What is your ideal work schedule? While the answer will vary from person to person, most people prefer a day shift that does not begin too early or end excessively late. Exactly what is too early or too late? New research suggests that the answer to this question largely depends on your age.
The Circadian Rhythm of Teens
By the time many adolescents apply for their first job, they have already settled into a circadian rhythm that roughly resembles that of adults. However, there are key differences that set teens apart. Mostly notably, teens fall asleep and wake later. They begin to release melatonin later in the day so their circadian rhythm is a little delayed compared to adults. These brain differences can linger well into the mid-20s, at which time your brain has officially grown up.
Many teens suffer from a disorder called “social jet lag,” in which they are required to awaken too early for school, work and other obligations and thus suffer health consequences. Pediatricians advocate for schools and other youth activities to begin at 9 a.m. or later and suggest that early start times may be a partial cause of health problems ranging from depression to obesity.
In adulthood, the ideal work schedule mainly depends on your unique circadian rhythm, which research has found is primarily a product of genetic factors. Experts recommend that people work a schedule that allows them to take advantage of their most energetic and wakeful times of the day while sleeping at the time of night that is best for them. However, for many people this ideal work schedule is not possible. Shift work is common and can have devastating health effects, some of which last up to five years after the worker has resumed a normal day shift.

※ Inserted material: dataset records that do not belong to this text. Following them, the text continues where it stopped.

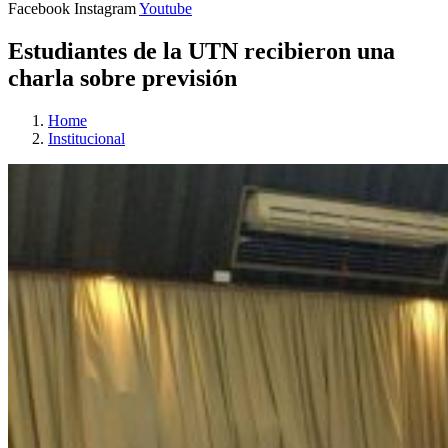
Facebook
Instagram
Youtube
Estudiantes de la UTN recibieron una
charla sobre previsión
Home
Institucional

Getting poor-quality sleep may set people up for a host of serious diseases later in life. The brain undergoes cleaning processes during sleep, which remove metabolic wastes that can later contribute to dementia. In addition, many cells in the human body perform essential repair processes when we sleep, which prevents aging and even can lower one’s risk of cancer. Getting a sufficient quality and quantity of sleep every night is an important way of reducing the long-term effects of age and keeping your body healthy.

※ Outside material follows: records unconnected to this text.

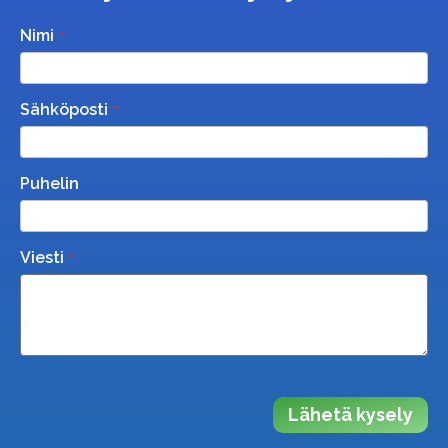
Nimi
Sähköposti
Puhelin
Viesti
Lähetä kysely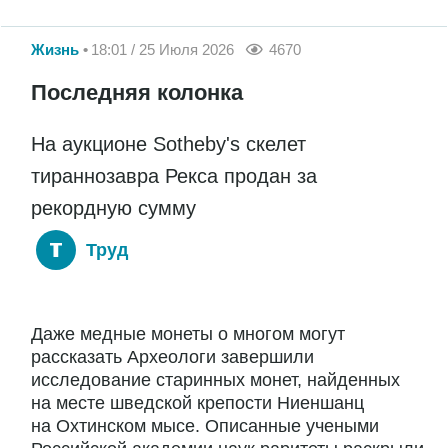
Жизнь
18:01 / 25 Июля 2026
4670
Последняя колонка
На аукционе Sotheby's скелет
тираннозавра Рекса продан за
рекордную сумму
Труд
Даже медные монеты о многом могут
рассказать Археологи завершили
исследование старинных монет, найденных
на месте шведской крепости Ниеншанц
на Охтинском мысе. Описанные учеными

Middle Age: When the Ideal Work Week Shortens
When most people hit their forties, they are working more hours than ever. Their children are older and education is complete, allowing a complete focus on career. However, powering through your last decades of work may be bad for your health. According to a recent study, the ideal work week for the health of middle-aged people is 25 hours, or just three days per week.
While it is important to stay active and continue being productive as we age, working too many hours, or at odd hours, can lead to stress and health problems. Many companies are shortening the length of the work week and finding this decision yields happier, healthier and more productive employees. Allowing ample time to rest, relax and engage in fulfilling activities allows people to more easily maintain a healthy circadian rhythm.

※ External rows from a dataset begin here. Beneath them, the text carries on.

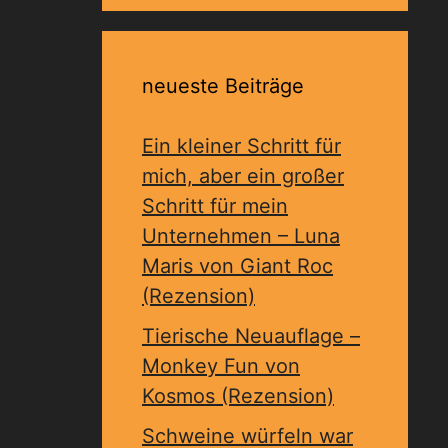
neueste Beiträge
Ein kleiner Schritt für
mich, aber ein großer
Schritt für mein
Unternehmen – Luna
Maris von Giant Roc
(Rezension)
Tierische Neuauflage –
Monkey Fun von
Kosmos (Rezension)
Schweine würfeln war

Working Through Retirement: Effects on Circadian Rhythm
We do not currently know the ideal work schedule for people over the age of 65 because working past this age is a relatively new phenomenon. Humans were once lucky to live to this age, but now around 27 percent of modern people plan to continue working into their golden years. Older people tend to go to sleep earlier, wake more often, arise at an early time and compensate later with napping or rests throughout the day. Working may make it difficult for these people to get the “catch up” sleep that they need to stay healthy and thrive. We have no idea how working well into old age may affect the human body as this is such a new shift. People in years gone by were almost always deceased or incapacitated by that age.
The world cannot always accommodate one’s ideal work schedule. We will always need night nurses, police officers and other nighttime workers. However, it is important to know what amount and timing of work is the healthiest. This will allow us to ensure that more people have a healthy circadian rhythm and that we can screen those who work odd shifts for the resulting health risks.